7. Get your Students Involved! 

Honestly, if you receive a request that you genuinely would like to help with but are strapped on having the time, integrate the project into your classroom and get your students engaged to help! "Many hands make light work" is not joke and most of the time the task will take 1/4 of the time to make when you enlist in the help of your students. 

 8. Practice Saying No 🙃

Oooof this is me giving advice but also knowing this is the one I struggle with the most. But with anything, the more you practice, the easier it gets

**Example:** "I’ve overextended myself a bit and realized I need to focus more on my primary responsibilities as an art teacher, so I’ve decided to limit extra commitment for the time being. 

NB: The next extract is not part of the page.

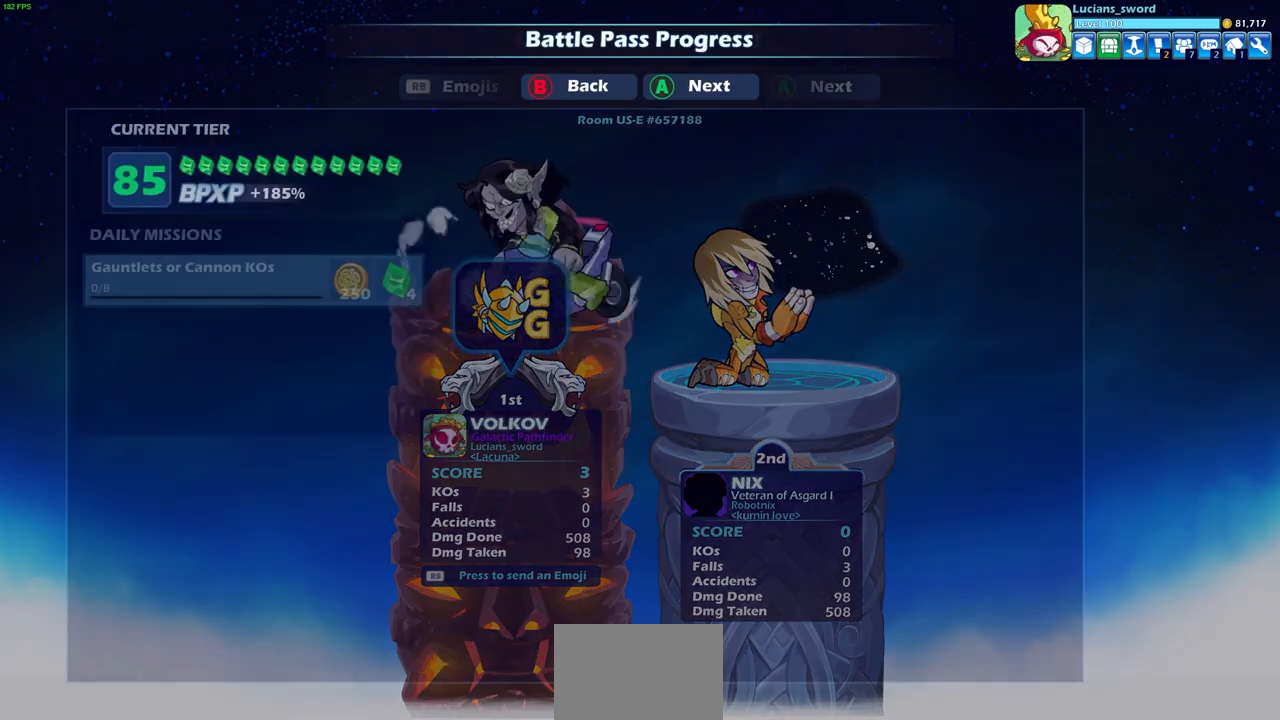
{"buttons": [], "left_stick": "center", "right_stick": "center", "events": []}
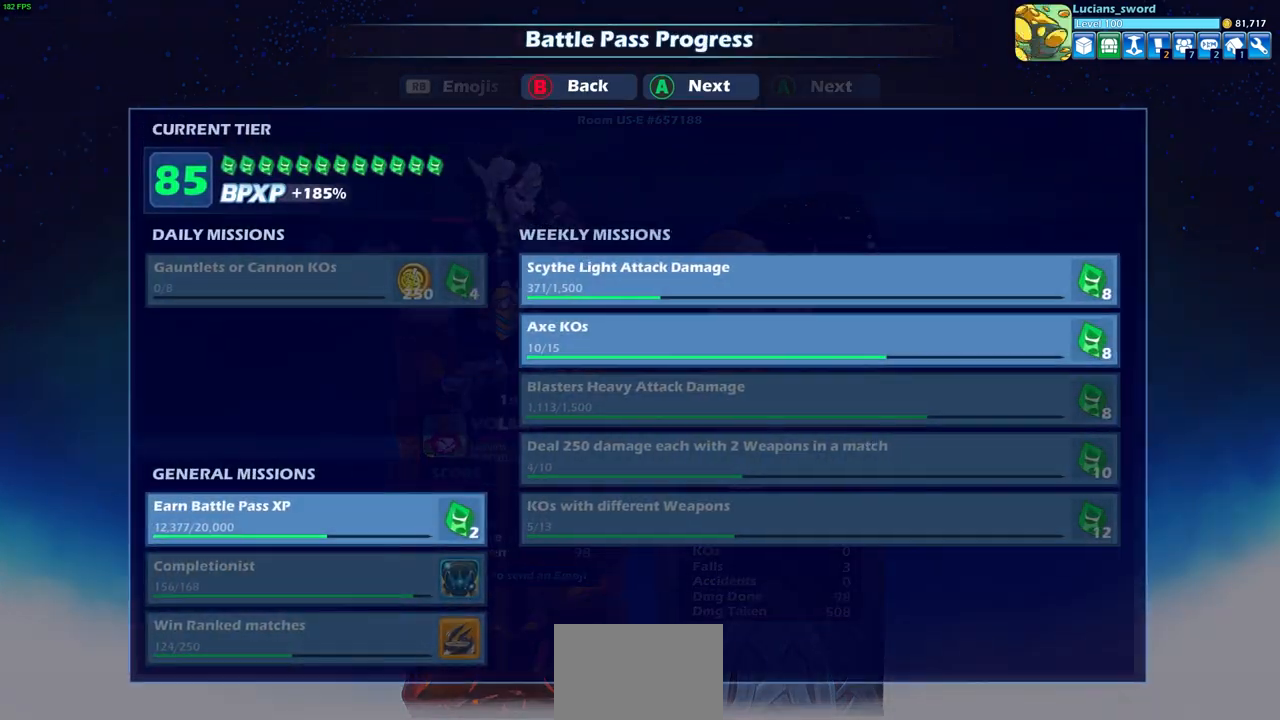
{"buttons": [], "left_stick": "center", "right_stick": "center", "events": []}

Now, I do just want to circle back to something that I briefly touched on in the intro—that being helpful and a team player IS important. So please don't misinterpret this blog as "ALWAYS SAY NO TO EVERY AND ALL EXTRA REQUESTS" because that is definitely not my teaching philosophy. I do believe in my core that art teachers have the magical ability to add beauty and joy throughout a school, and I also believe collaboration is an important part of the job and what is best for kids. So while it is important to protect your peace and set boundaries as to not get taken advantage of, creating art for things outside of your classroom is important and helps advocate for your program and makes your school feel warm and wonderful to all who enter.  Just make sure that you say yes to the things you can actually fit into your schedule that align with your teaching philosophy. For example: one of the boundaries I have set in my career is that I will happily help make a display if it will benefit the student body/ school as a whole. So that means banners for PBIS, scenery/ props for school performances, etc. What I will not do, is individual requests from staff for a personal project or a project that will only service a small number of kids. I hope that make sense?  

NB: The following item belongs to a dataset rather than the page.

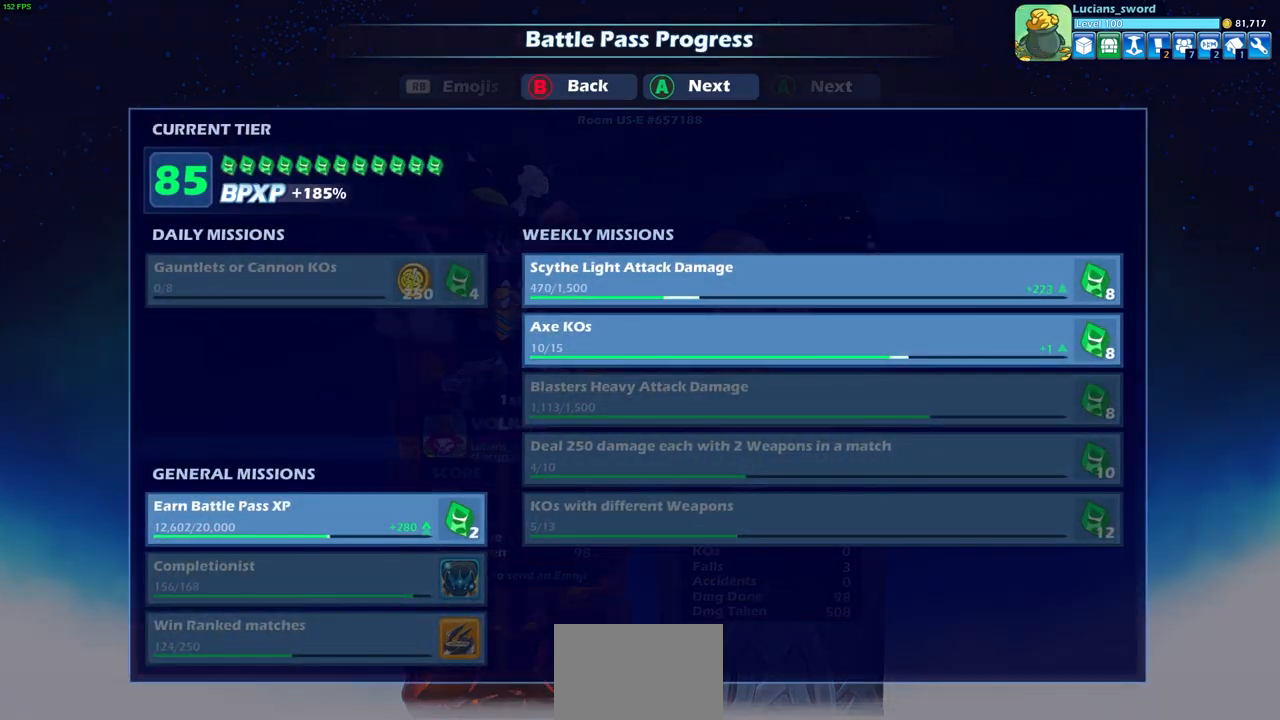
{"buttons": [], "left_stick": "center", "right_stick": "center", "events": []}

Saying no is one of the hardest parts of the job of an art teacher if you ask me, but thankfully after many years of saying yes to all the things and burning myself out, I have finally learned that setting clear expectations from day one is your best bet. Help out when you can, but don't make it the most important part of your job. After all, your contracted job is create high quality art education to your amazing students! You've got this!